Now, moving forward to a more professional illustration. Let’s explore the healthcare industry slang. Quite often, medical professionals use acronyms to describe a specific condition. If you visit an Emergency Room and a cardiologist is filling-in some clinic hours, he might refer to your chest pain as “CP”. Without proper context, a neurologist might interpret that record as “cerebral palsy”. Again, data perception here is strongly related to who you are, what you do (and now) where you do it. After all, if you’re admitted in the cardiology section, everyone will understand “CP” as chest pain.

Adding-up to those issues, there’s a more direct cause to data veracity challenges: trust. How certain are you, that your precious data is trustworthy? After all, even if you’re the data-centricity guru, there’s no insurance against inherent discrepancies in all the data collected. Loosely translated: in the veracity context, data interpretation makes sense only when accounting for delivery processes, auxiliary examinations and when certain health checks are set.

Both veracity conundrums (weak comprehension and low quality/trust) can be solved making use of advanced tools (such as analytics, AI algorithms, observable pattern deployment, efficient data cataloguing, etc) and here is where engineers and data scientists ally in the effort of delivering context to all that meaningless, useless or simply inaccurate data.

Last V though not the least stands for Value

Unlike the other ones, this “V” is quite easy to comprehend. After all, everything you’re doing regarding data processing is to achieve a goal now, or in the near future. Why baking doughnuts today, if you’re just living ’em on the counter to go bad? It’s simply not worth the effort.

Let’s put it this way: if you’re collecting data that aids your decision making, serves as a looking-glass for your potentials and helps you achieve predictable results as opposed to “having a hunch” — then you’re on the right path. A good indicator you’re collecting the right insights is having in place metrics like: “Customer Lifetime Value”, “Average Revenue per Client”, “Churn Projection”, etc.

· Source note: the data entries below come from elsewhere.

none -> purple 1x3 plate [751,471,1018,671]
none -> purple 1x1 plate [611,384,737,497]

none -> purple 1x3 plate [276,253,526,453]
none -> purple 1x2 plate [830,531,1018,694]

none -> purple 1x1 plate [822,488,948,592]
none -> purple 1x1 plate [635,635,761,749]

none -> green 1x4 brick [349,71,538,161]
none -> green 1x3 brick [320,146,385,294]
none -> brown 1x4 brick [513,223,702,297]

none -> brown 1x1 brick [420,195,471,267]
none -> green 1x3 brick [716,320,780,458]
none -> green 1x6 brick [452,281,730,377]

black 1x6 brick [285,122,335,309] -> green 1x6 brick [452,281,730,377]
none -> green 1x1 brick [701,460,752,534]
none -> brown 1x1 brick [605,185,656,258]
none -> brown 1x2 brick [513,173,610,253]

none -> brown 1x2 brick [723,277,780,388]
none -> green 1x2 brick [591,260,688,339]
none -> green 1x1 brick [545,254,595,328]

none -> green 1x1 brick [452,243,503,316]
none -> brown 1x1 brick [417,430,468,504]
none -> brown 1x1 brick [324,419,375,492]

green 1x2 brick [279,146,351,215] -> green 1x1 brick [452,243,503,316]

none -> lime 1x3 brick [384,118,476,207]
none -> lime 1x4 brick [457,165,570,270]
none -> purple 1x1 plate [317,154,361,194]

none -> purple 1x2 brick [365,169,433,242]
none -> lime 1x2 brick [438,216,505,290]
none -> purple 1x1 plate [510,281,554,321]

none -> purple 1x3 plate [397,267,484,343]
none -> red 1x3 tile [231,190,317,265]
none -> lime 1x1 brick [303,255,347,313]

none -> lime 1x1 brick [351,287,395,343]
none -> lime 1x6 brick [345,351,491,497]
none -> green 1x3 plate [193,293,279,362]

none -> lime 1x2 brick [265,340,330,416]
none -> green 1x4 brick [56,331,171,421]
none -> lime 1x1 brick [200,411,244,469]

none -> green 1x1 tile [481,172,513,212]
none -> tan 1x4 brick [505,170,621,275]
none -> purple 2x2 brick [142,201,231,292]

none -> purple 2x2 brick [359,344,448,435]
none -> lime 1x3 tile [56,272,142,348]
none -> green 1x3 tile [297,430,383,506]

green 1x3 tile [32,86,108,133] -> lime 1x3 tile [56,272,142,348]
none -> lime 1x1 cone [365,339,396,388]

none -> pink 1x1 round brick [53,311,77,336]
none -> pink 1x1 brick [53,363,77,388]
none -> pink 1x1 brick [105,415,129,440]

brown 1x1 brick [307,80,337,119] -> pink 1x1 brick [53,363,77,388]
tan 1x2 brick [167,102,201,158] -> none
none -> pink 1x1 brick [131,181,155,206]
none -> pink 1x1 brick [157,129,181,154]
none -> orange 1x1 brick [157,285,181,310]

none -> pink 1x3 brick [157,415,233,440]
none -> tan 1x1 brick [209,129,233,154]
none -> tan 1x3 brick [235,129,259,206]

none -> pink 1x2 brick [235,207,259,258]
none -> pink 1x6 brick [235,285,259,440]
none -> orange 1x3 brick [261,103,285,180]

Otherwise, if your data is filled by corrupt values or if it lacks key elements that power your organisation’s processes (like customer reference models and accurate time pinpoints) — you might need to call in some data science ” Ghost Busters ” — after all, BadData is somewhat a ghost of lucrative insights.

Leaving those default illustrations aside, we must understand that Value is versatile. We all collect data for a specific purpose and it is important to avoid getting drunk on plain water: at least, add some sparkling juice in that glass. Narrow-down aspects that matter to your organisation and collect data that builds-up on your daily KPIs or OKRs. If your enrichment does not prove useful now or in the closest future, you might not need that extravagant data collection budget to begin with.

Endnotes

Whether you’re looking to add or remove “V”s to your Big Data processing research, one thing seems certain: the worth of data processing is entirely up to you. Outcomes are tightly related to who you are, what you do, who are your stakeholders and what are your ultimate goals. Loosely translated: there are no “one shoe fits all” approaches.

Although, “Read the directions, even if you don’t follow them” especially when dealing with Big Data processing. After all, the way we interact, work and simply do is getting more data-driven than ever before. This time tomorrow — you might need to get a grip on why, how and what data you’re collecting or will need to collect. IBM’s 5 V’s of defining Big Data might not be perfect, but they serve as a pretty good kick-off when diving in the data-centricity business. Think of it as a framework, designed to power your Big Data strategy, that helps you spot precious golden nuggets on your data influx journey.